Secondo Caserini, però, «non è sufficiente per restare nello scenario del grado e mezzo (di aumento della temperatura media globale rispetto ai livelli pre-industriali, ndr). Servirebbero politiche aggiuntive anche per lo scenario Net-zero emission al 2050. Tuttavia, ci sono dei trend ormai avviati. Il picco lo vediamo all’orizzonte, ma sarebbe stato meglio ci fosse già stato». In vista della Cop28, non a caso, il Consiglio europeo ha chiesto «un’azione più intensa e maggiore ambizione a livello mondiale per fare in modo che il picco globale delle emissioni di gas a effetto serra sia raggiunto al più tardi prima del 2025».

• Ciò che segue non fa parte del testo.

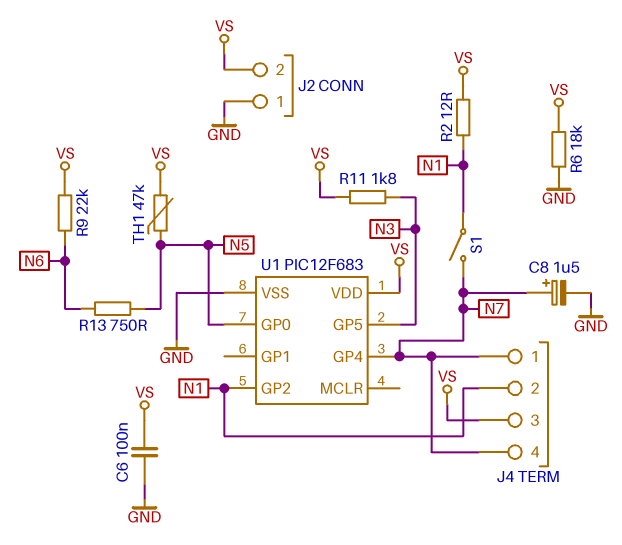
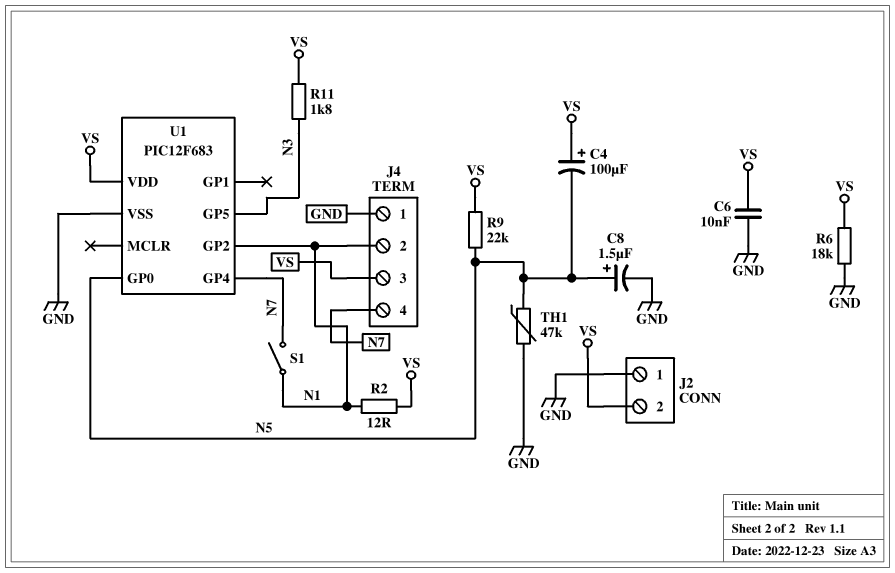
C4: none -> 100uF (plus VS, minus N5)
C6: 100nF (GND, VS) -> 10nF (GND, VS)
C8: 1.5uF (plus N7, minus GND) -> 1.5uF (plus N5, minus GND)
J4 pin 1: N7 -> GND
R9: 22k (N6, VS) -> 22k (N5, VS)
R13: 750 (N5, N6) -> none
TH1: 47k (N5, VS) -> 47k (GND, N5)

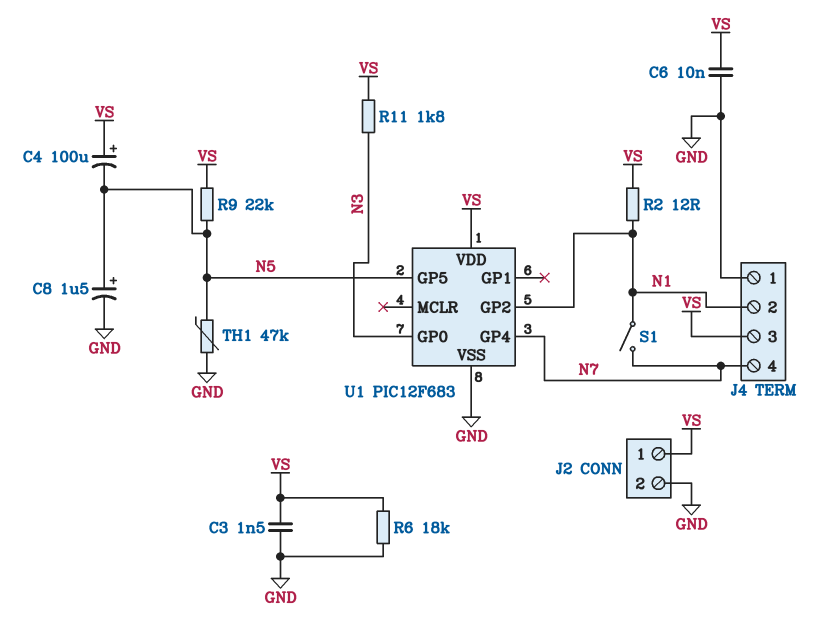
C3: none -> 1.5nF (GND, VS)
J2 pin 1: GND -> VS
J2 pin 2: VS -> GND
U1 pin GP0: N5 -> N3
U1 pin GP5: N3 -> N5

Il picco di emissioni globale è un indicatore che riflette i progressi delle economie meno sviluppate in termini di decarbonizzazione. L’Europa, sottolinea Caserini, «ha cominciato a ridurre le sue emissioni nel 1990, quindi si presume che il suo picco sia avvenuto prima di quell’anno». Discorso simile per gli Stati Uniti, dove si è già raggiunto l’apice del consumo di carbone (la fonte fossile che, quando viene bruciata, produce più anidride carbonica). Nel mondo, però, esistono Stati il cui percorso di industrializzazione è cominciato più tardi e che, conseguentemente, toccheranno la vetta delle loro emissioni tra diversi anni.
L’esempio più calzante è quello della Cina, un Paese in via di sviluppo solo sulla carta. Pechino ha fissato al 2060 il suo impegno sulla neutralità carbonica, e il picco della sua produzione di CO2 dovuta ai combustibili fossili è stimato al 2030. Il picco globale citato dall’Agenzia internazionale dell’energia è il risultato di una media tra tutti i contesti a livello mondiale.

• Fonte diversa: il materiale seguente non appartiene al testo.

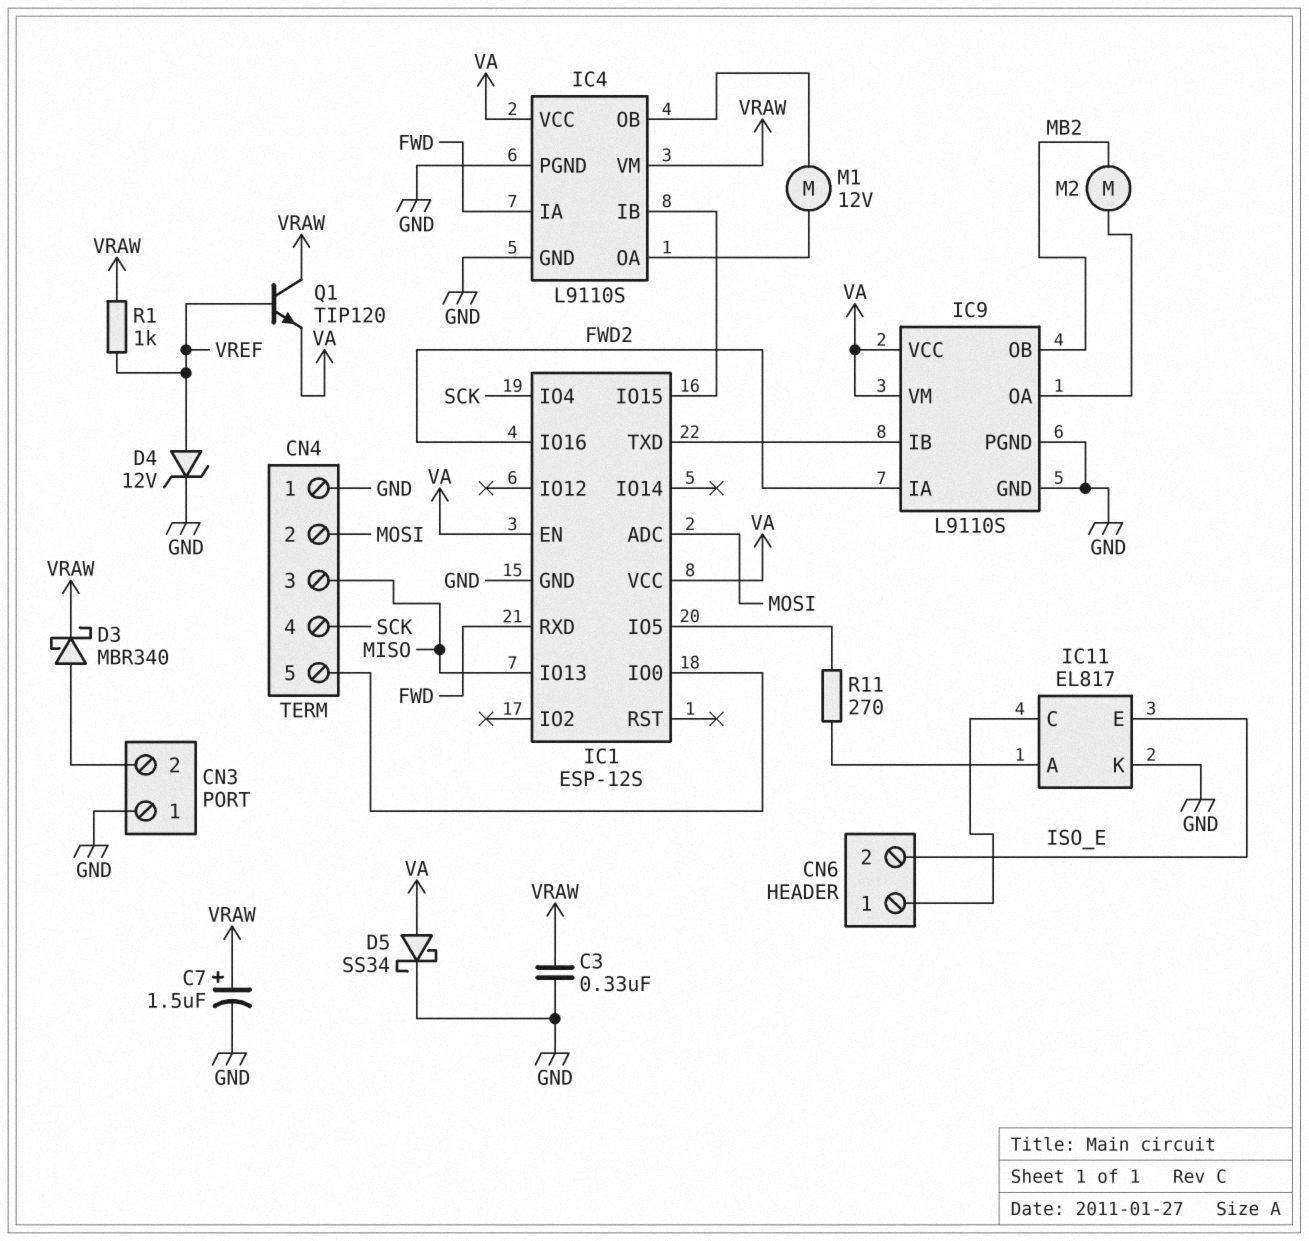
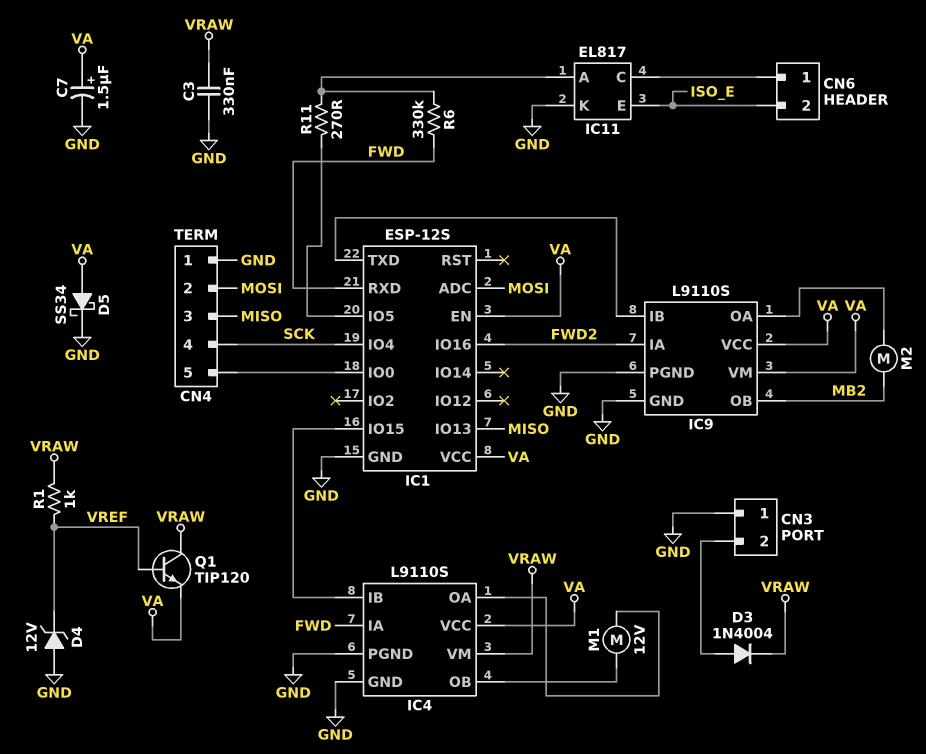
C7: 1.5uF (plus VRAW, minus GND) -> 1.5uF (plus VA, minus GND)
D3: schottky MBR340 (A CN3/2, K VRAW) -> diode 1N4004 (A CN3/2, K VRAW)
D4: zener 12V (A VREF, K GND) -> zener 12V (A GND, K VREF)
R6: none -> 330k (FWD, IC11/A)

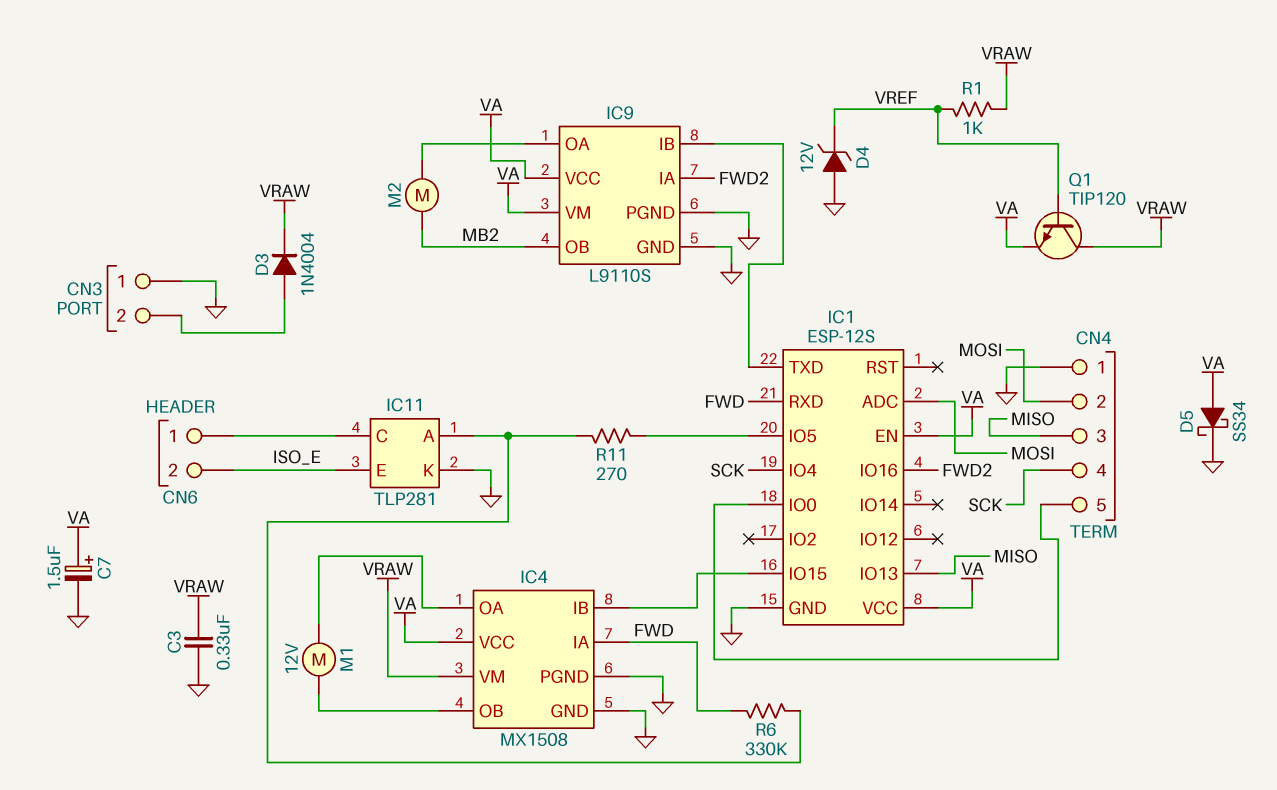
IC4: L9110S -> MX1508
IC11: EL817 -> TLP281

Nel 2022, le emissioni globali di CO2 legate all’energia sono cresciute dello 0,9 per cento (+321 Mt), raggiungendo un nuovo massimo di oltre 36,8 Gt. Nello specifico, le emissioni connesse ai consumi energetici sono cresciute di 423 Mt, mentre quelle derivanti dai processi industriali sono diminuite di 102 Mt. Il leggero incremento, inferiore all’un per cento sul 2021, testimonia che effettivamente il picco mondiale è vicino, e il merito è anche del cambio di passo della Cina (che comunque non sta facendo abbastanza).
Le previsioni dell’Agenzia internazionale dell’energia sul picco di emissioni globale hanno delle conseguenze notevoli sul mercato dell’energia: «Questi report ribadiscono che non c’è bisogno di alcun nuovo investimento in nuove infrastrutture per estrarre carbone, gas e petrolio. Con quello che abbiamo siamo in grado di estrarre tutti i combustibili che ci servono per lo scenario di mitigazione coerente con l’accordo di Parigi: se investiamo ancora, rischiamo di uscire dalla strada», spiega Caserini.
Ciò non significa azzerare immediatamente qualsiasi investimento nei combustibili fossili: oggi non possiamo permettercelo perché le rinnovabili – il cui futuro è radioso – non sono ancora sufficientemente diffuse. L’importante, però, è che il denaro speso per gas e petrolio sia «limitato e non orientato a nuove estrazioni, perché con le strutture che abbiamo ora possiamo estrarne già troppo», prosegue l’esperto. Questo, purtroppo, non sta avvenendo. Basti pensare al Regno Unito, che quest’estate si è dato l’obiettivo di concedere almeno cento nuove licenze per l’esplorazione di giacimenti di petrolio e gas nel mare del Nord.
La transizione verde sta procedendo, ma troppo lentamente e in modo non uniforme. Le economie meno sviluppate (e climaticamente più vulnerabili) necessitano di investimenti per poter esprimere il loro potenziale nelle rinnovabili. Lo conferma ad esempio la dichiarazione di Nairobi del settembre 2023, redatta in occasione del primo Africa climate summit. Il loro ruolo nella partita della decarbonizzazione dipende dagli aiuti dei Paesi più ricchi e industrializzati.